Dataset records
+++
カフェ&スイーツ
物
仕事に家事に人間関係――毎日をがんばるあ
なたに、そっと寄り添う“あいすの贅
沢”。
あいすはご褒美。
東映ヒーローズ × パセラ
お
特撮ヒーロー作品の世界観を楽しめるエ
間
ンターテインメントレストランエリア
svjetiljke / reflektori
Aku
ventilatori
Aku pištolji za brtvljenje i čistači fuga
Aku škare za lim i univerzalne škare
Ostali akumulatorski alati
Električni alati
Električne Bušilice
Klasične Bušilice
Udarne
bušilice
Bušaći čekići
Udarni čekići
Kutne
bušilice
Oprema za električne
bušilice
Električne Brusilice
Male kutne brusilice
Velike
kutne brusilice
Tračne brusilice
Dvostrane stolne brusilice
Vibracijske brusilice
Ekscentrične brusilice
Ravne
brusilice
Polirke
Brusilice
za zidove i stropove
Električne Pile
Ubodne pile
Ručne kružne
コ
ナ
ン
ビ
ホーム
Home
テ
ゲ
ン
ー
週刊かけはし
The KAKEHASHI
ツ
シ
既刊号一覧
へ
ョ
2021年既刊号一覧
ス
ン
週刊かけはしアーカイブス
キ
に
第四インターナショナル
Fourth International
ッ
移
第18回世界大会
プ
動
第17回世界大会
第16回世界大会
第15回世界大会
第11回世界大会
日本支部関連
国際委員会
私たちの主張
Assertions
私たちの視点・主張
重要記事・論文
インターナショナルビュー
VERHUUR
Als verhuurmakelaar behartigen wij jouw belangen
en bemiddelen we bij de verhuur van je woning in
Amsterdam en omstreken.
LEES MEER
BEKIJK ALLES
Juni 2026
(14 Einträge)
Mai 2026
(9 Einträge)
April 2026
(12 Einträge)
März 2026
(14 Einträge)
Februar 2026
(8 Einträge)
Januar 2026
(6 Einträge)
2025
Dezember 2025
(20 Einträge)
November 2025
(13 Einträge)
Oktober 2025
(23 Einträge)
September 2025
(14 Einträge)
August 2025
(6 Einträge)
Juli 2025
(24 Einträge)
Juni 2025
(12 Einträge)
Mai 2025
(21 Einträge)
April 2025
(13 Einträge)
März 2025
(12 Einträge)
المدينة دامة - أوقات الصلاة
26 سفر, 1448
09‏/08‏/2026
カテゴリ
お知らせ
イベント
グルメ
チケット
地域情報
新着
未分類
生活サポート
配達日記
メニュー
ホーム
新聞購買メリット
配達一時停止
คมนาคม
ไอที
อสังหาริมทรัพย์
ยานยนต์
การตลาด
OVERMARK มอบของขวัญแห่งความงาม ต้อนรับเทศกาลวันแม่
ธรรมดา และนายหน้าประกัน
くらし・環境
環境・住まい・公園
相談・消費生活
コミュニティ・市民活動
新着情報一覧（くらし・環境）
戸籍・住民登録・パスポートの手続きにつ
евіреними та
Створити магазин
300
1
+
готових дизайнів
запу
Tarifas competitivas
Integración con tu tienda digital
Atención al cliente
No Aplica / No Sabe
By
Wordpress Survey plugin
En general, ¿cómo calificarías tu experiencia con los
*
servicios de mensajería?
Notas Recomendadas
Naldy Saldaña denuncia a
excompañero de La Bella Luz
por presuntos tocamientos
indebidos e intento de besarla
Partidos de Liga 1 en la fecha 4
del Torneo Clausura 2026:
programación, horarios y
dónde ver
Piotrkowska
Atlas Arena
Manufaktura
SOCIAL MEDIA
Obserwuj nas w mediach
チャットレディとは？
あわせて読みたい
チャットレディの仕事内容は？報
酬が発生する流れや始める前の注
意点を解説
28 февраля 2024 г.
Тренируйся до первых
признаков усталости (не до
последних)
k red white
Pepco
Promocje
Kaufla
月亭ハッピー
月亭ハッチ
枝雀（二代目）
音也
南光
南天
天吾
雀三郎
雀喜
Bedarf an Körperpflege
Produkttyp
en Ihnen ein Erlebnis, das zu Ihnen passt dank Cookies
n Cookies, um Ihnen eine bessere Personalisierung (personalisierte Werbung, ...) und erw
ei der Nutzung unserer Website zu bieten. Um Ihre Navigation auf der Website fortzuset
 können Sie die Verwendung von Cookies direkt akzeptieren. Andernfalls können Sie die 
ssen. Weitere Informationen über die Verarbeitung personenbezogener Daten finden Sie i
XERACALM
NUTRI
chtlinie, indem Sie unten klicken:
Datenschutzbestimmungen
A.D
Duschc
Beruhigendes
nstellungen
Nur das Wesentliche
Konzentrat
+++
- _ACTIVITY_
Retype the lines of the records from the first line through the line containing "Vibracijske brusilice", including both of those lines.

- _OUTPUT FOR THIS TASK_
カフェ&スイーツ
物
仕事に家事に人間関係――毎日をがんばるあ
なたに、そっと寄り添う“あいすの贅
沢”。
あいすはご褒美。
東映ヒーローズ × パセラ
お
特撮ヒーロー作品の世界観を楽しめるエ
間
ンターテインメントレストランエリア
svjetiljke / reflektori
Aku
ventilatori
Aku pištolji za brtvljenje i čistači fuga
Aku škare za lim i univerzalne škare
Ostali akumulatorski alati
Električni alati
Električne Bušilice
Klasične Bušilice
Udarne
bušilice
Bušaći čekići
Udarni čekići
Kutne
bušilice
Oprema za električne
bušilice
Električne Brusilice
Male kutne brusilice
Velike
kutne brusilice
Tračne brusilice
Dvostrane stolne brusilice
Vibracijske brusilice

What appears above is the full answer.